## Task set
**A)** Please copy the incontinence treatment excerpt word for word from "Complications reported with" to "period. (Strength of Evidence = B.)".
**B)** Turn the paragraph of the incontinence treatment excerpt that begins "Complications reported with PTFE" into a bulleted list that keeps its main facts.

Periurethral bulking injections are recommended as a first-line surgical treatment for men with ISD. (Strength of Evidence = B.)

Periurethral bulking injections can improve urinary loss in men with stress incontinence. The mechanism for improvement after injection therapy is still unclear but may reflect an improvement in urethral coaptation and possibly compression. Periurethral injections are less likely to succeed in male than in female patients and in all patients who have undergone pelvic radiation therapy or who have extensive periurethral scarring. Success is more common in patients who have stress incontinence after transurethral or open prostatectomy than in those after radical prostatectomy. The literature does not support the use of bulking agents in men with severe postprostatectomy incontinence (Appell, 1994).

Experience and follow-up are limited for treatments by injections with collagen and fat, which are absorbed by patients over time. There are no randomized studies comparing the efficacy of different materials or of injection therapy with other forms of treatment.

The analysis included 9 studies of 1,005 men treated with periurethral injection (McGuire and Appell, 1994). Sample sizes ranged from a minimum of 3 to a maximum of 720. The mean age was 69 years, and mean follow-up time was 2.0 years. The “cure” rate was reported in eight studies and ranged from 0 to 66 percent, with a mean of 20 percent. The “cure”–improvement rate was reported in nine studies and ranged from 0 to 81 percent, with a mean of 42 percent.

Complications reported with PTFE included infection, urinary retention, fever, temporary erectile dysfunction, periurethral inflammatory reaction, extrusion of the material into the urine or perineal area, and burning sensation or perineal discomfort. Particles of PTFE have been found in patients’ lungs after periurethral injection of PTFE, but the exact incidence and the clinical significance of this migration are not known.

  1. Placement of an Artificial Sphincter

Artificial sphincter may be elected for ISD during the 6 months after prostatectomy. Behavioral intervention should also be tried during this period. (Strength of Evidence = B.)

Before periurethral injection therapy became available, placement of an artificial urinary sphincter was the most commonly used surgical procedure for the treatment of underactive outlet in men. Data on the current rate of comparative utilization of these two techniques are not available. Before implantation, urodynamic evaluation to confirm a stable, compliant, low pressure bladder is critical.

The analysis included 10 studies that presented data on 346 men, with sample sizes ranging from 11 to 96 (Nordling, Holm-Bentzen, and Hald, 1986). The average age of the patients was 61.4 years. The “cure” rate was presented in nine studies and ranged from 33 to 88 percent, with a mean of 66 percent. The “cure” or improvement rate in the 10 studies ranged from 75 to 94.5 percent, with a mean of 85.3 percent.

## Raw data
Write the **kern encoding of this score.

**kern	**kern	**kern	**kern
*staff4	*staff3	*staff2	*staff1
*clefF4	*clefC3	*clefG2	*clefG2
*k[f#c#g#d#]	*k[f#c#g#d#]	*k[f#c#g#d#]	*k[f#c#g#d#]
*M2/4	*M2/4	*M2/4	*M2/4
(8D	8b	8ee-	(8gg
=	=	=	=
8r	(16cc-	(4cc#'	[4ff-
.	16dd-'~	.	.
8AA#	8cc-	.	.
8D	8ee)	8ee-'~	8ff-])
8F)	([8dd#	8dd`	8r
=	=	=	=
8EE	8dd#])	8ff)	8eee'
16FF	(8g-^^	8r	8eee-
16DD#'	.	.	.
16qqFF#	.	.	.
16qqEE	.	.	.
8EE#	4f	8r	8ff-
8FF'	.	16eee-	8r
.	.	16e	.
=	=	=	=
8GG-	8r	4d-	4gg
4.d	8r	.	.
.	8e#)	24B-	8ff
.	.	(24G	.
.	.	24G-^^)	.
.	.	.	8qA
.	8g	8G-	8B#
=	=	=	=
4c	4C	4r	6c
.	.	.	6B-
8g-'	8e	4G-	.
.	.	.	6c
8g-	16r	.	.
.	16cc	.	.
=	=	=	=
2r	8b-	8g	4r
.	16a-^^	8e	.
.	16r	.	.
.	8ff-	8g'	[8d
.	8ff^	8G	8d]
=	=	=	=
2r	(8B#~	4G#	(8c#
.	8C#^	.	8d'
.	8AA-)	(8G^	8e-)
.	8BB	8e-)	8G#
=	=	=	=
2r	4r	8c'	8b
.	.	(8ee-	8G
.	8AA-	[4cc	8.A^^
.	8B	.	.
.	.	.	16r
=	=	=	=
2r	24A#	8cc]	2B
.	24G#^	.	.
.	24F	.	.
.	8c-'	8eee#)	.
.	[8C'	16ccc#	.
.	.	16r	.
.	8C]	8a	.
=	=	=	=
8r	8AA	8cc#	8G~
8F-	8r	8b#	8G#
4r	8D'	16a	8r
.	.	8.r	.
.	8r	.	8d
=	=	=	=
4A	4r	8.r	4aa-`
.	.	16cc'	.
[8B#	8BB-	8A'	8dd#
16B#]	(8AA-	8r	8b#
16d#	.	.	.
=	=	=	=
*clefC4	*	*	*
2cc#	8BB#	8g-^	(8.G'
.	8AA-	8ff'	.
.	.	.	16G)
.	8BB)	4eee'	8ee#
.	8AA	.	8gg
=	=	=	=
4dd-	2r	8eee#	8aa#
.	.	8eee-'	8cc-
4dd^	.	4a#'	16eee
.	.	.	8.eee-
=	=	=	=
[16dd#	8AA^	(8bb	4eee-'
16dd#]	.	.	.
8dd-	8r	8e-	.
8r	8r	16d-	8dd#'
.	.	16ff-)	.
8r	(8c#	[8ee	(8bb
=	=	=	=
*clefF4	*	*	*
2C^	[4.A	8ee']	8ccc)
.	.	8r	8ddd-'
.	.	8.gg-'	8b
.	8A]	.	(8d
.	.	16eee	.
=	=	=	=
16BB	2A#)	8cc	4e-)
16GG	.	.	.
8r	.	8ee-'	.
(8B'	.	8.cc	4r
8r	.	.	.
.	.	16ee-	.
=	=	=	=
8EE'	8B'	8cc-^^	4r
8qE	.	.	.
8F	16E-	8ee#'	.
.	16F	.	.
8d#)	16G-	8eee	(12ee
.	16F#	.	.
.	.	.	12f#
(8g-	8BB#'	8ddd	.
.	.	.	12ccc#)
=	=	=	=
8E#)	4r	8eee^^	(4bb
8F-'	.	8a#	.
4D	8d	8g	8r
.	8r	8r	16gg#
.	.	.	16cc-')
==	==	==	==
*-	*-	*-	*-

## Numbered answers
**A)**
Complications reported with PTFE included infection, urinary retention, fever, temporary erectile dysfunction, periurethral inflammatory reaction, extrusion of the material into the urine or perineal area, and burning sensation or perineal discomfort. Particles of PTFE have been found in patients’ lungs after periurethral injection of PTFE, but the exact incidence and the clinical significance of this migration are not known.

  1. Placement of an Artificial Sphincter

Artificial sphincter may be elected for ISD during the 6 months after prostatectomy. Behavioral intervention should also be tried during this period. (Strength of Evidence = B.)

**B)**
- Complications reported with PTFE:
  - infection
  - urinary retention
  - fever
  - temporary erectile dysfunction
  - periurethral inflammatory reaction
  - extrusion of the material into the urine or perineal area
  - burning sensation or perineal discomfort
- PTFE particles have been found in patients' lungs after periurethral injection of PTFE.
- The exact incidence and clinical significance of this migration are not known.